The MRI area remodel included the construction of a joint control room and scanning room; an upgraded 1.5 Tesla GE scanner; and newer patient amenities such as dressing rooms, a reception desk, a waiting area, and murals and improved lighting in the scanning rooms for patient comfort.
The new MRI scanner has updated technology allowing for shorter scan times and better image quality, said U.S. Air Force Tech. Sgt. Michael Burkett, 673d Medical Operations Squadron noncommissioned officer in charge of MRI.
“Some of the equipment packages that came with the new machine allow us to do more in-depth studies so fewer patients will be referred off-base to the civilian sector and we’ll be able to handle more in house,” said U.S. Air Force Tech. Sgt. Sean Connors, 673d Medical Operations Squadron MRI technologist. “Having the two magnets side-by-side and sharing one control center allows us to have much more oversight over both scanners. We won’t need as many people to man both scanners so we can extend our hours, see more patients throughout the day and scan them more effectively to get them in and out.”
Another upgrade is a metal detector to signal if a person entering the MRI scanning room has any metal with them.

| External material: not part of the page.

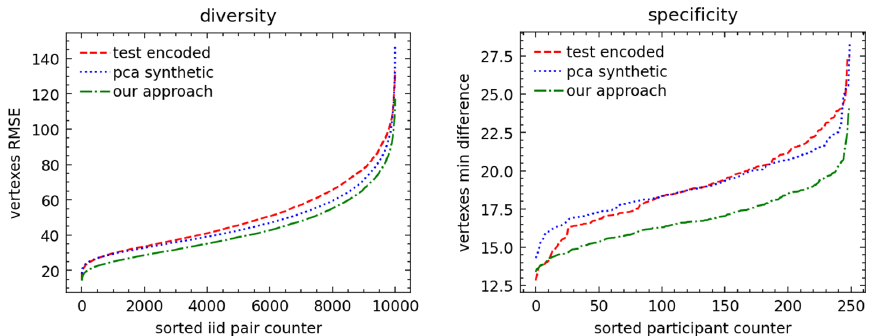
Figure 9. The full ‐ body metrics. The full ‐ body metrics do not show promising results as in the facial geometry, and further experiments are necessary to reach the desired quality of scans. Both diversity and specificity for our approach are lower than test set distributions, thus allowing us, for example, to calibrate the model and increase the variability of the scans by raising the sampling temperature and, therefore, increasing the entropy, diversity, and specificity of the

Since the magnet in an MRI system is extremely strong, stronger than a magnet used at a junkyard to lift cars, this precaution is invaluable.
“Even a little paperclip can become a projectile and shoot into the magnet at about 40 miles per hour,” Burkett said. “Having that extra step of security for patient safety can eliminate any potential threats or safety risks.”
“The upgrades will positively affect our mission readiness by aligning our technology with civilian sector capabilities to deliver timely, efficient, and the highest quality of care to our military family and their dependents,” Burkett said.
The project, which broke ground in May 2018, was originally planned to be completed in November 2018. However, the earthquake that month caused some exterior structural damage to the hospital which caused a six-month delay. During construction, the MRI team saw patients in a trailer parked outside of the hospital from 6:30 a.m. to 9 p.m.
“Without my MRI team, this project could not have been handled as well as it was,” Burkett said. “We worked nights and weekends, and we missed two summers in Alaska — which is pretty huge since we have such long winters. I want to thank them for all the hard work they’ve done, and how patient and flexible they were.”